### Instructions for the task
Transcribe all the entries word for word, but omit the images.

━━━━━━━━━━━━━━━━

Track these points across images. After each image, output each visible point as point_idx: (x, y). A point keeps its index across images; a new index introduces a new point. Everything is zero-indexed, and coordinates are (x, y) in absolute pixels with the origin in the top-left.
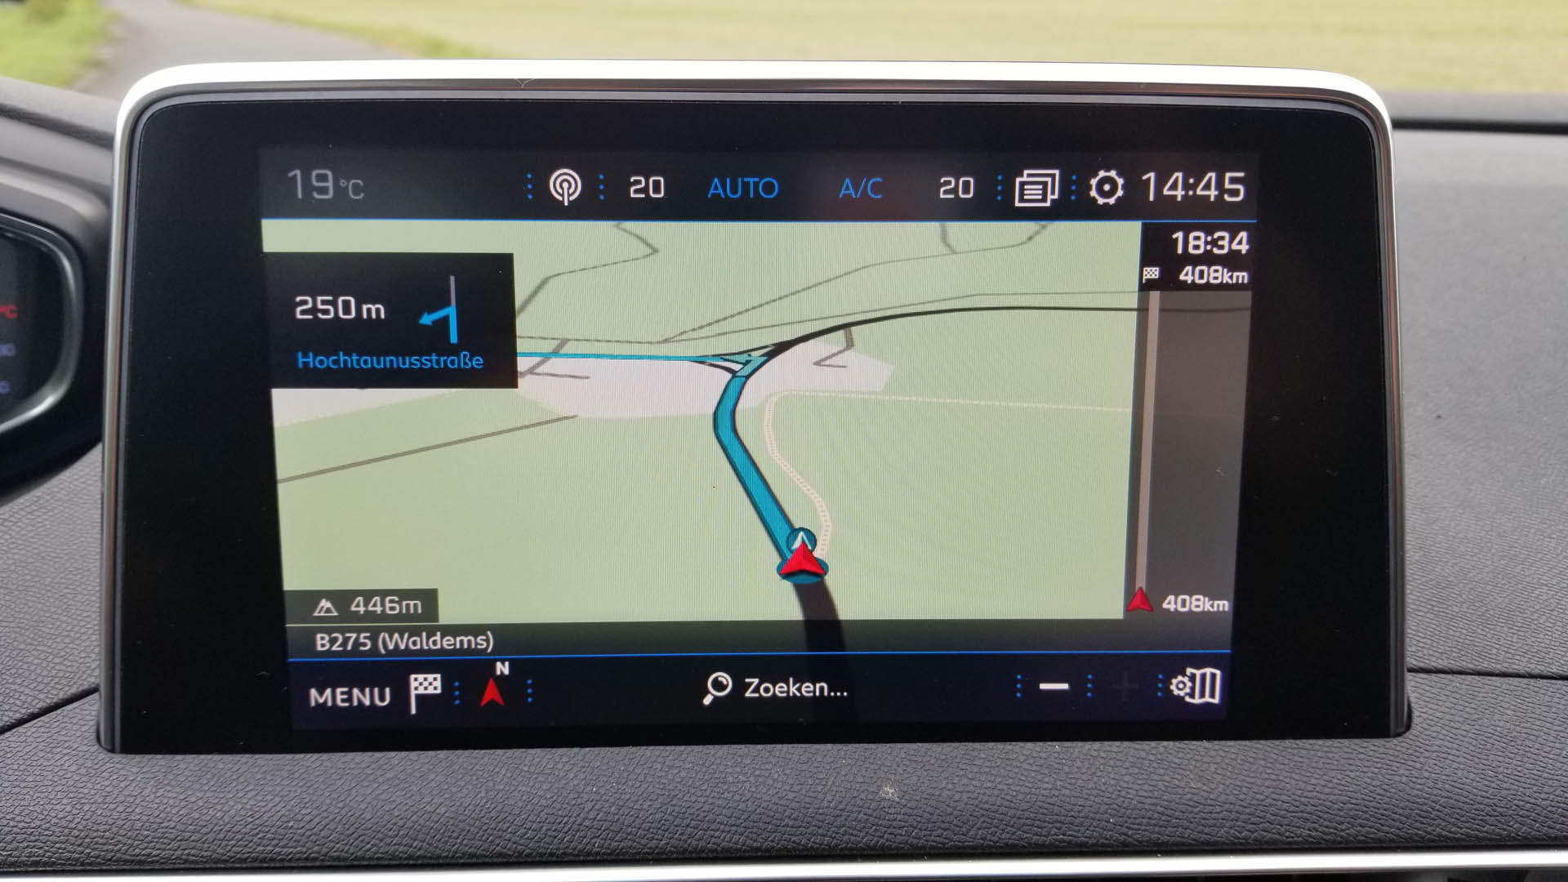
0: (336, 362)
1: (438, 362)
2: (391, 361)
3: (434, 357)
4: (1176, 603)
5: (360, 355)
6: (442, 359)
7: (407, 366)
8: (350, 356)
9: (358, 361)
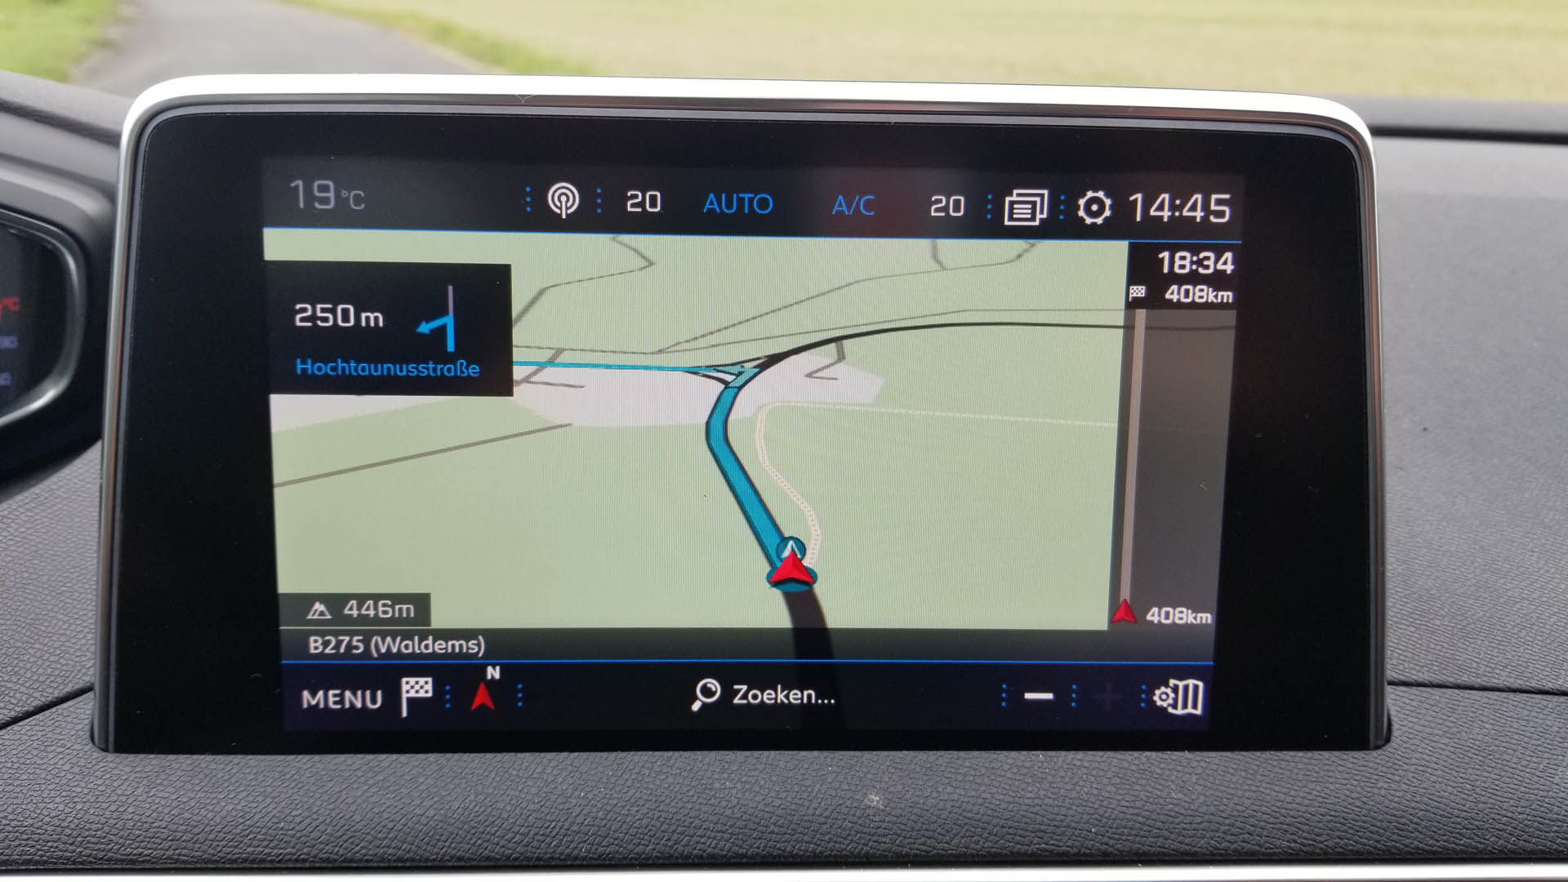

━━━━━━━━━━━━━━━━

### Solution for this exercise
Track these points across images. After each image, output each visible point as point_idx: (x, y). A point keeps its index across images; a new index introduces a new point. Everything is zero-indexed, and coordinates are (x, y) in absolute pixels with the origin in the top-left.
0: (336, 362)
1: (438, 362)
2: (391, 361)
3: (434, 357)
4: (1176, 603)
5: (360, 355)
6: (442, 359)
7: (407, 366)
8: (350, 356)
9: (358, 361)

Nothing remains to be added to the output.